Lie To Me

Vor einigen Jahren hatte ich mit einem Fachbereich zu tun, bei dem ich keinen Fuß auf den Boden bekam. Jede Prüfung zog sich ewig hin, viele Interviews wurden geführt, unzählige Dokumente wurden eingesehen und doch blieb am Ende der Eindruck, dass sie mich angelogen und betrogen haben.

Ich mochte mich damit nicht abfinden, ich recherchierte besser, ich fragte genauer und am Ende las ich eine Reihe von Büchern über forensische Interviewführung, notorische Lügner, Mikroexpressionen und so weiter, aber das tote Pferd ließ sich einfach nicht besser reiten.

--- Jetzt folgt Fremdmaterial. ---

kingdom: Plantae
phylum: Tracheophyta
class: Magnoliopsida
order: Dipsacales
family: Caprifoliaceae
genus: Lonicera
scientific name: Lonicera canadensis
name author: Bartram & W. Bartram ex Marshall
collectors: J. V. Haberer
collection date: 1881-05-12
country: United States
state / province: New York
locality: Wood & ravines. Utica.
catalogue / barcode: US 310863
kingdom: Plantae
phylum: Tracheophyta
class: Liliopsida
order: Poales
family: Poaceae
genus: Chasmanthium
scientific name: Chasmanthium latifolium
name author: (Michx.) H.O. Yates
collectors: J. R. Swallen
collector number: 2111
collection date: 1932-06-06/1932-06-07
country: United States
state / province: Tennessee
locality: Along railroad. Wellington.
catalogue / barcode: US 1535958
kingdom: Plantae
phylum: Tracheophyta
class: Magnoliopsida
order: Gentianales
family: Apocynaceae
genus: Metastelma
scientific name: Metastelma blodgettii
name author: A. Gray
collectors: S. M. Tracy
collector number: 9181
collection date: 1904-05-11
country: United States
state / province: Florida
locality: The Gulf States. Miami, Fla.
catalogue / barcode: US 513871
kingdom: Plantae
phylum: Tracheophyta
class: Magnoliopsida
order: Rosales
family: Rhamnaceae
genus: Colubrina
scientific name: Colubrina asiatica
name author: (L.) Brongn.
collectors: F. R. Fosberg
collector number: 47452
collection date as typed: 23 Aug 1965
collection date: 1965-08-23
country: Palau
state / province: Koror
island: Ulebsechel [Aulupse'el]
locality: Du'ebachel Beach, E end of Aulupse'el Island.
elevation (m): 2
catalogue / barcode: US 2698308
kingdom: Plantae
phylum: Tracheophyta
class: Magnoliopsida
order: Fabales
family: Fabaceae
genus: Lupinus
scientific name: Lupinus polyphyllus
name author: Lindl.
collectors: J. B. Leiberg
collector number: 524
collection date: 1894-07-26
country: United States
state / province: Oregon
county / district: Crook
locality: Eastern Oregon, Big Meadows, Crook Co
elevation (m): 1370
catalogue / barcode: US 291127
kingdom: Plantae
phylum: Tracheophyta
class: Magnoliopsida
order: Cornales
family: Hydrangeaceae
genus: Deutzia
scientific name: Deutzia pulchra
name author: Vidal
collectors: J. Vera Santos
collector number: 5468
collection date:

Am Wochenende habe ich das Video „Persönliches Update“ von Jens Spahn angeschaut und es ist mir seither nachgelaufen. Nein, ich meine damit nicht die fürchterliche dunkelblaue Strickjacke, die ihm wohl eine Aura von bürgerlicher Gemütlichkeit und Spießigkeit verleihen sollte. 

Es war die übertriebene Mimik, die besser zwischen Harold Lloyd und Charlie Chaplin in einen Stummfilm passte, als in eine persönliche Nachricht des Gesundheitsministers im Jahre 2020. 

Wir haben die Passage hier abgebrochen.